PyFR includes code for monitoring the amount of time each rank spends waiting for MPI transfers to complete. This can be used, among other things, to detect load imbalances. Such imbalances are typically observed on mixed-element grids with an incorrect weighting factor. Wait time tracking can be enabled as:

[backend]
collect-wait-times = true

with the resulting statistics being recorded in the [backend-wait-times] section of the /stats object which is included in all PyFR solution files. This can be extracted as:

h5dump -d /stats -b --output=stats.ini soln.pyfrs

Note that the number of graphs depends on the system, and not all graphs initiate MPI requests. The average amount of time each rank spends waiting for MPI requests per right hand side evaluation can be obtained by vertically summing all of the -median fields together.

There exists an inverse relationship between the amount of computational work a rank has to perform and the amount of time it spends waiting for MPI requests to complete. Hence, ranks which spend comparatively less time waiting than their peers are likely to be overloaded, whereas those which spend comparatively more time waiting are likely to be underloaded. This information can then be used to explicitly re-weight the partitions and/or the per-element weights.

Scaling

The general recommendation when running PyFR in parallel is to aim for a parallel efficiency of \(\epsilon \simeq 0.8\) with the parallel efficiency being defined as:

\[\epsilon = \frac{1}{N}\frac{T_1}{T_N},\]

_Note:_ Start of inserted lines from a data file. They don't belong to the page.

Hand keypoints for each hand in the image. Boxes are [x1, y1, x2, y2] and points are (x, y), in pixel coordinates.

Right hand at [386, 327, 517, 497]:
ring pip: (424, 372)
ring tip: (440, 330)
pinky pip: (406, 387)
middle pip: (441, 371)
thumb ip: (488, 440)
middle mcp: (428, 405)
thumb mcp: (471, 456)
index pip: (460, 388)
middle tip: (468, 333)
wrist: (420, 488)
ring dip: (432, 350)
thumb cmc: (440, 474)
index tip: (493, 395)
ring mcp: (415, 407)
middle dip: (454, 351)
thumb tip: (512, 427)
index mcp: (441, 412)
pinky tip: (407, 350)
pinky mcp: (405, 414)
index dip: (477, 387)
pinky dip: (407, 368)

where \(N\) is the number of ranks, \(T_1\) is the simulation time with one rank, and \(T_N\) is the simulation time with \(N\) ranks. This represents a reasonable trade-off between the overall time-to-solution and efficient resource utilisation.

Parallel I/O

PyFR incorporates support for parallel file I/O via HDF5 and will use it automatically where available. However, for this work several prerequisites must be satisfied:

  • HDF5 must be explicitly compiled with support for parallel I/O.

  • The mpi4py Python module must be compiled against the same MPI distribution as HDF5. A version mismatch here can result in subtle and difficult to diagnose errors.

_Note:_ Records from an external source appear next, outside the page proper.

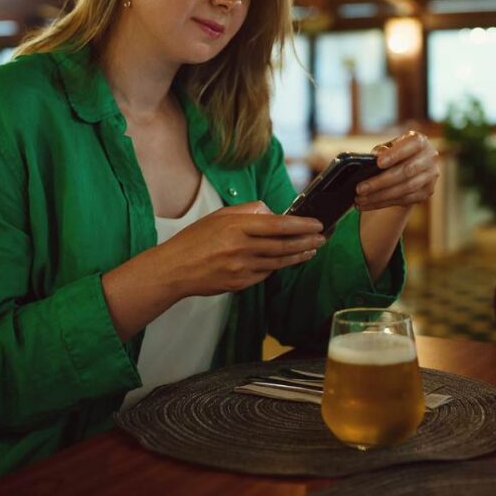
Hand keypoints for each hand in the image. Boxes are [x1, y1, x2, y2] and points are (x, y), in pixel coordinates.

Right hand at [158, 201, 324, 295]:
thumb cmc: (195, 239)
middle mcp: (241, 247)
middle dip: (307, 242)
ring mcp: (241, 268)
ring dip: (299, 256)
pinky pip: (265, 274)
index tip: (317, 224)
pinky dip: (278, 267)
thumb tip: (273, 212)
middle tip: (322, 239)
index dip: (302, 225)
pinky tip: (287, 261)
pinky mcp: (240, 283)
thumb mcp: (219, 216)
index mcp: (236, 226)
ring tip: (311, 250)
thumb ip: (248, 211)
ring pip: (279, 262)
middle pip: (284, 245)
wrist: (174, 269)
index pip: (278, 225)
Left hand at [354, 131, 439, 210]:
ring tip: (361, 199)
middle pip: (406, 171)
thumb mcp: (388, 147)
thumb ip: (382, 150)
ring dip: (380, 196)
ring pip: (405, 189)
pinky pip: (405, 200)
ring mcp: (431, 176)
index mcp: (420, 141)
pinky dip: (384, 203)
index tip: (379, 163)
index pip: (412, 144)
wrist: (410, 167)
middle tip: (360, 188)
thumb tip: (377, 156)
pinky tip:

  • The h5py Python module must be built with support for parallel I/O.

After completing this process it is highly recommended to verify everything is working by trying the h5py parallel HDF5 example.

Plugins

A common source of performance issues is running plugins too frequently. PyFR records the amount of time spent in plugins in the [solver-time-integrator] section of the /stats object which is included in all PyFR solution files. This can be extracted as:

h5dump -d /stats -b --output=stats.ini soln.pyfrs

Given the time steps taken by PyFR are typically much smaller than those associated with the underlying physics there is seldom any benefit to running integration and/or time average accumulation plugins more frequently than once every 50 steps. Further, when running with adaptive time stepping there is no need to run the NaN check plugin. For simulations with fixed time steps, it is not recommended to run the NaN check plugin more frequently than once every 10 steps.

Start-up Time

The start-up time required by PyFR can be reduced by ensuring that Python is compiled from source with profile guided optimisations (PGO) which can be enabled by passing --enable-optimizations --with-lto to the configure script.

It is also important that NumPy be configured to use an optimised BLAS/LAPACK distribution. Further details can be found in the NumPy building from source guide.